Description of the task:
Please state the size of the DNA region examined, according to the text on bisulfite sequencing.

Selected excerpt:
★ ★ ★ ★
I am a plant molecular biologist doing some bisulfite sequencing. I am currently using a t-test on my data, but I feel like that doesn't take all of the information into account. I have done some googling, read some stats textbooks/lab handbooks, and talked to my friendly neighborhood statistician. However, I am still a little unsure if I am using the right stats method for my data.
For the unfamiliar, bisulfite sequencing is a method of DNA sequencing that assays whether individual DNA bases are modified with a methyl group. Specifically it detects the presence of either a 5-methyl-cytosine or an unmodified cytosine at each position in a region of DNA. For our purposes, this is done on a relatively small region (200 to 1000 base pairs). Of course when we do this, we want to look at a control (wildtype) versus a mutant plant. However, one cell differs from another, so the cells from a single plant have varying amounts of methyl cytosine. So, we end up with sequences from many cells in each population (wildtype and mutant populations).
★ ★ ★ ★
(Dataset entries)
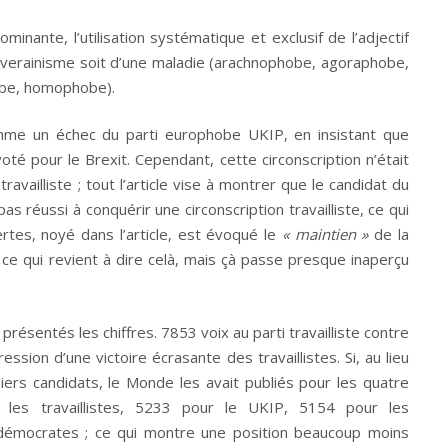
inante, l’utilisation systématique et exclusif de l’adjectif
ouverainisme soit d’une maladie (arachnophobe, agoraphobe,
hobe, homophobe).
omme un échec du parti europhobe UKIP, en insistant que
oté pour le Brexit. Cependant, cette circonscription n’était
ravailliste ; tout l’article vise à montrer que le candidat du
 pas réussi à conquérir une circonscription travailliste, ce qui
tes, noyé dans l’article, est évoqué le
« maintien »
de la
, ce qui revient à dire celà, mais çà passe presque inaperçu
résentés les chiffres. 7853 voix au parti travailliste contre
ssion d’une victoire écrasante des travaillistes. Si, au lieu
iers candidats, le Monde les avait publiés pour les quatre
 les travaillistes, 5233 pour le UKIP, 5154 pour les
-démocrates ; ce qui montre une position beaucoup moins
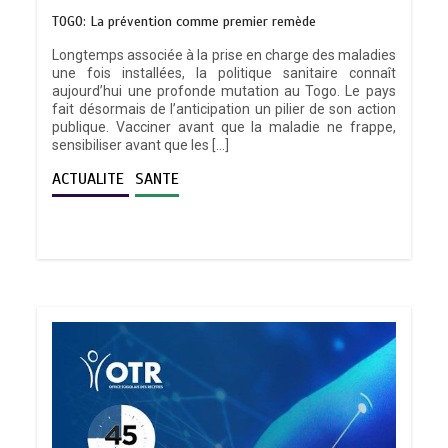
TOGO: La prévention comme premier remède
Longtemps associée à la prise en charge des maladies
une fois installées, la politique sanitaire connaît
aujourd’hui une profonde mutation au Togo. Le pays
fait désormais de l’anticipation un pilier de son action
publique. Vacciner avant que la maladie ne frappe,
sensibiliser avant que les […]
ACTUALITE
SANTE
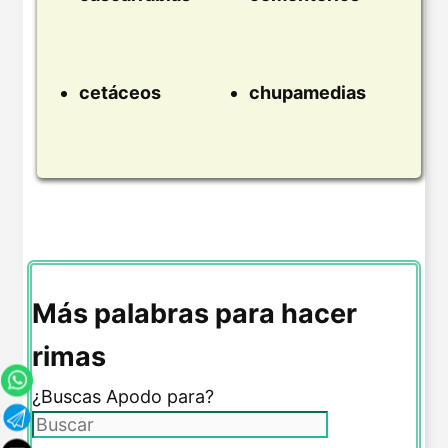
cetáceos
chupamedias
Más palabras para hacer
rimas
¿Buscas Apodo para?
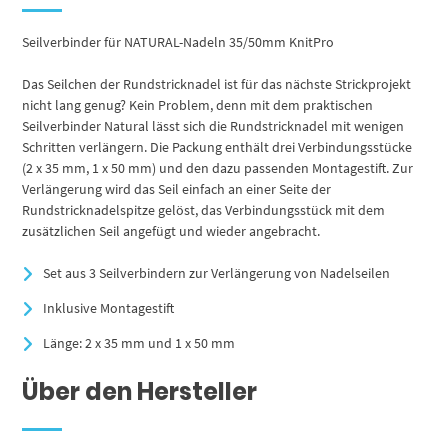
Seilverbinder für NATURAL-Nadeln 35/50mm KnitPro
Das Seilchen der Rundstricknadel ist für das nächste Strickprojekt
nicht lang genug? Kein Problem, denn mit dem praktischen
Seilverbinder Natural lässt sich die Rundstricknadel mit wenigen
Schritten verlängern. Die Packung enthält drei Verbindungsstücke
(2 x 35 mm, 1 x 50 mm) und den dazu passenden Montagestift. Zur
Verlängerung wird das Seil einfach an einer Seite der
Rundstricknadelspitze gelöst, das Verbindungsstück mit dem
zusätzlichen Seil angefügt und wieder angebracht.
Set aus 3 Seilverbindern zur Verlängerung von Nadelseilen
Inklusive Montagestift
Länge: 2 x 35 mm und 1 x 50 mm
Über den Hersteller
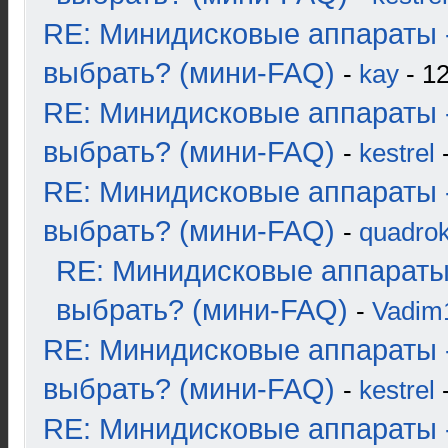
RE: Минидисковые аппараты 
выбрать? (мини-FAQ)
-
kay
- 12
RE: Минидисковые аппараты 
выбрать? (мини-FAQ)
-
kestrel
-
RE: Минидисковые аппараты 
выбрать? (мини-FAQ)
-
quadrok
RE: Минидисковые аппараты
выбрать? (мини-FAQ)
-
Vadim
RE: Минидисковые аппараты 
выбрать? (мини-FAQ)
-
kestrel
-
RE: Минидисковые аппараты 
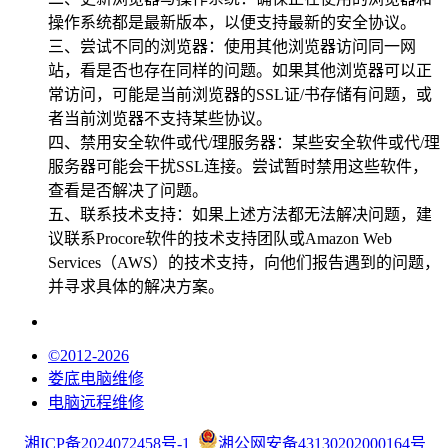
操作系统都是最新版本，以便支持最新的安全协议。
三、尝试不同的浏览器：使用其他浏览器访问同一网
站，看是否也存在同样的问题。如果其他浏览器可以正
常访问，可能是当前浏览器的SSL证/书存储有问题，或
者当前浏览器不支持某些协议。
四、禁用安全软件或代/理服务器：某些安全软件或代/理
服务器可能会干扰SSL连接。尝试暂时禁用这些软件，
查看是否解决了问题。
五、联系技术支持：如果上述方法都无法解决问题，建
议联系Procore软件的技术支持团队或Amazon Web
Services（AWS）的技术支持，向他们报告遇到的问题，
并寻求具体的解决方案。
©2012-2026
娄底电脑维修
电脑远程维修
湘ICP备2024072458号-1
湘公网安备43130202000164号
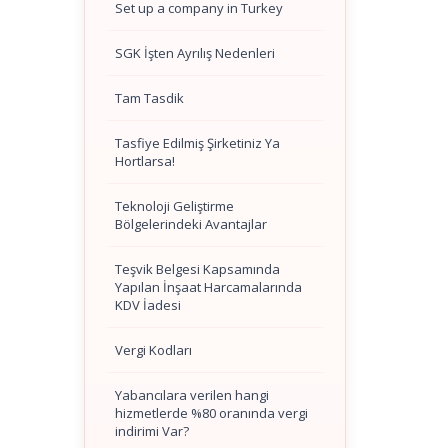
Set up a company in Turkey
SGK İşten Ayrılış Nedenleri
Tam Tasdik
Tasfiye Edilmiş Şirketiniz Ya
Hortlarsa!
Teknoloji Geliştirme
Bölgelerindeki Avantajlar
Teşvik Belgesi Kapsamında
Yapılan İnşaat Harcamalarında
KDV İadesi
Vergi Kodları
Yabancılara verilen hangi
hizmetlerde %80 oranında vergi
indirimi Var?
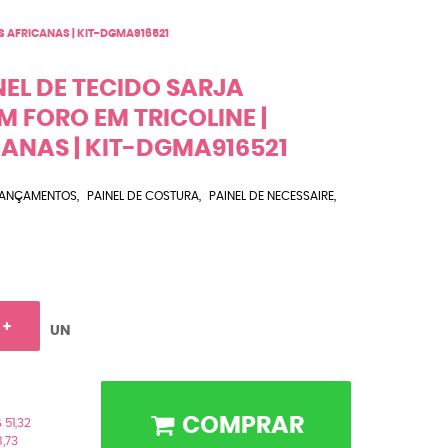
S AFRICANAS | KIT-DGMA916521
NEL DE TECIDO SARJA
 FORO EM TRICOLINE |
ANAS | KIT-DGMA916521
LANÇAMENTOS
PAINEL DE COSTURA
PAINEL DE NECESSAIRE
UN
COMPRAR
 51,32
8,73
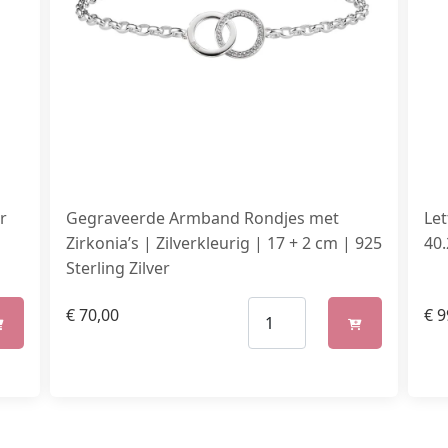
r
Gegraveerde Armband Rondjes met
Le
Zirkonia’s | Zilverkleurig | 17 + 2 cm | 925
40
Sterling Zilver
€
70,00
€
9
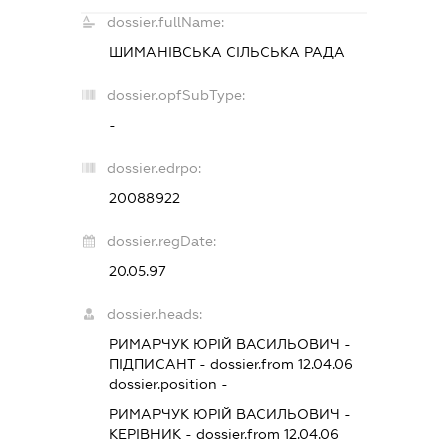
dossier.fullName:
ШИМАНІВСЬКА СІЛЬСЬКА РАДА
dossier.opfSubType:
-
dossier.edrpo:
20088922
dossier.regDate:
20.05.97
dossier.heads:
РИМАРЧУК ЮРІЙ ВАСИЛЬОВИЧ
-
ПІДПИСАНТ
- dossier.from 12.04.06
dossier.position -
РИМАРЧУК ЮРІЙ ВАСИЛЬОВИЧ
-
КЕРІВНИК
- dossier.from 12.04.06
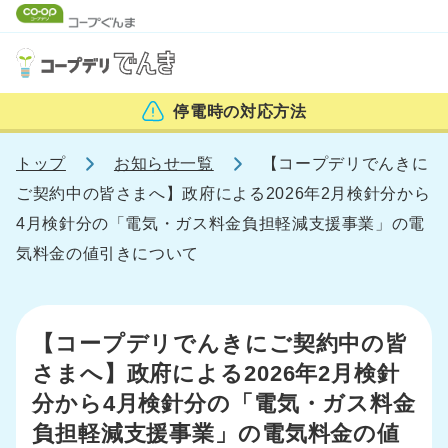
停電時の
対応方法
トップ
お知らせ一覧
【コープデリでんきに
ご契約中の皆さまへ】政府による2026年2月検針分から
4月検針分の「電気・ガス料金負担軽減支援事業」の電
気料金の値引きについて
【コープデリでんきにご契約中の皆
さまへ】政府による2026年2月検針
分から4月検針分の「電気・ガス料金
負担軽減支援事業」の電気料金の値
★ ★ ★ ★
Reply to the task:
A relatively small region of 200 to 1000 base pairs.